In the participatory research work of the Gran Chaco Foundation, young women stated that they did not know the meaning of the symbols or that they responded to some stories told by the elders. The drawings of animals are taken from the bush.
According to them, they are not associated with any story or ‘tale of the elders’ and have no more meaning than the concrete fact of tracing it on the tapestry as another motif.
However, one older woman stated:
‘” According to what I was told, the old toba old women weaved because it was a gift from them. The new ones, the old women observe, know new things: the quality of the wool, the colors of the mountain… The drawings have names in the language, as do the figures.”

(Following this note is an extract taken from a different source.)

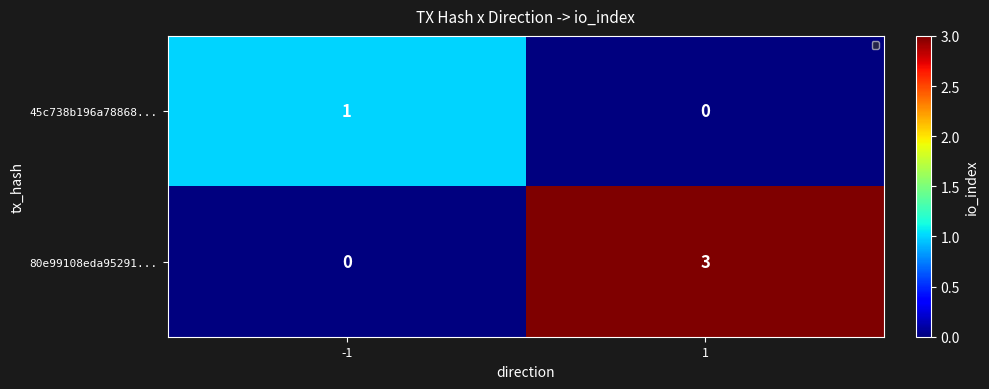

Count the number of categories in the chart.

2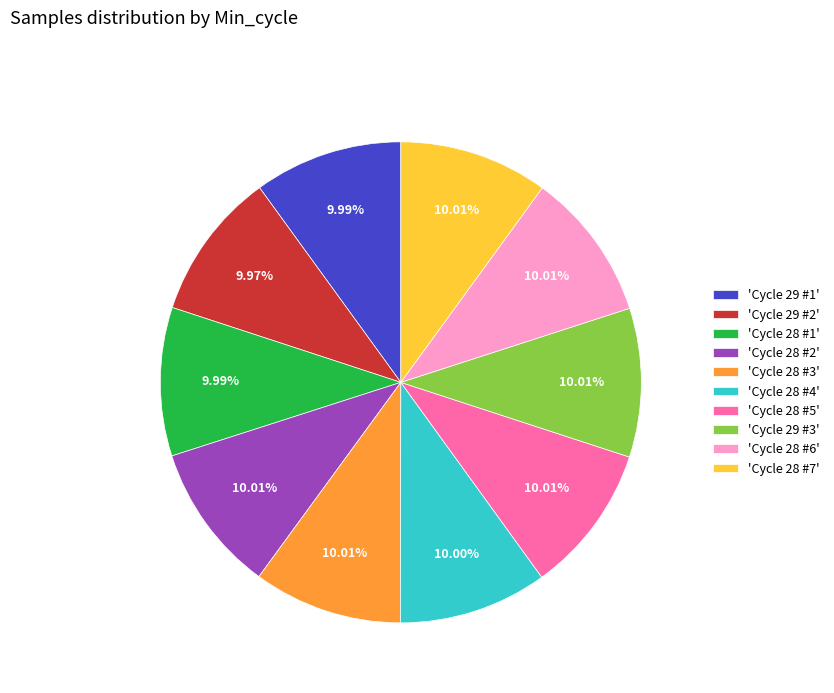

Does 'Cycle 28 #3' account for over 50% of the chart?

No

Looking for some record that would allow us to understand the generational absence or forgetfulness about the meanings of weaving in indigenous groups, groups where weaving has been a primary element in the gender socialization of women and men, there is the work of Seligman and Zorn (1981), anthropologists who investigated the history of weaving in Peru, where something similar to that of the Toba is cited. Speaking of the stylistic changes in indigenous communities during the colonial period, they mention that the disappearance of the Inca state and colonial domination did not imply the disappearance of domestic or traditional weaving. The weavings made with the traditional Andean loom acquired importance for preservation and cultural safeguard; they contained critical information inaccessible to the Spaniards. However, these meanings and motifs were relegated to a subconscious level and silenced due to the experiences of violence the communities had suffered. Subsequently, ‘the generations that came after could no longer easily understand the symbolic meaning of the puma….’

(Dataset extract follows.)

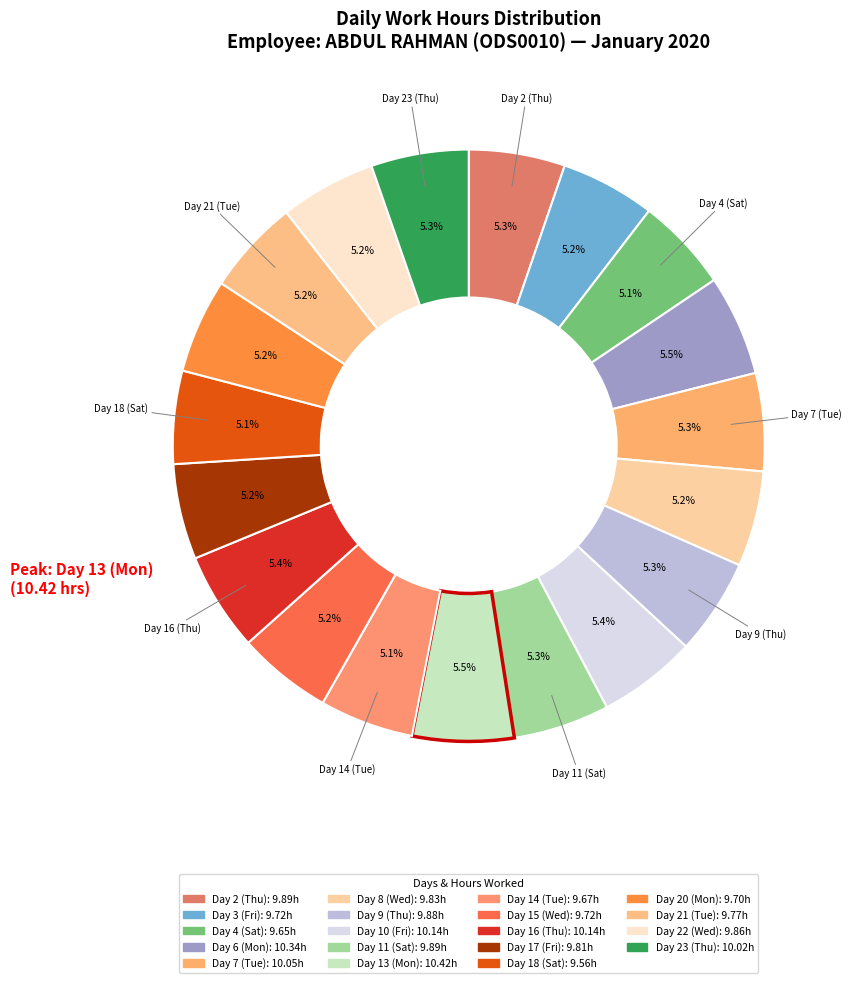

Between Day 10 (Fri) and Day 13 (Mon), which is larger?

Day 13 (Mon)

The more abstract motifs, such as those that appear on the roads, possibly date back to a distant past if we consider that the ‘old women’ only knew how to make roads, not tapestries. Specific geometric motifs are also reiterated: such as the successive short stripes or the rhombuses arranged in a row one above the other in the middle of the paths -similar to the skin of a viper-limited by two stripes with small squares or another motif. Somewhere, the successive short horizontal stripes drawn along a path (in its central part or as a lateral stripe) could resemble carob pods.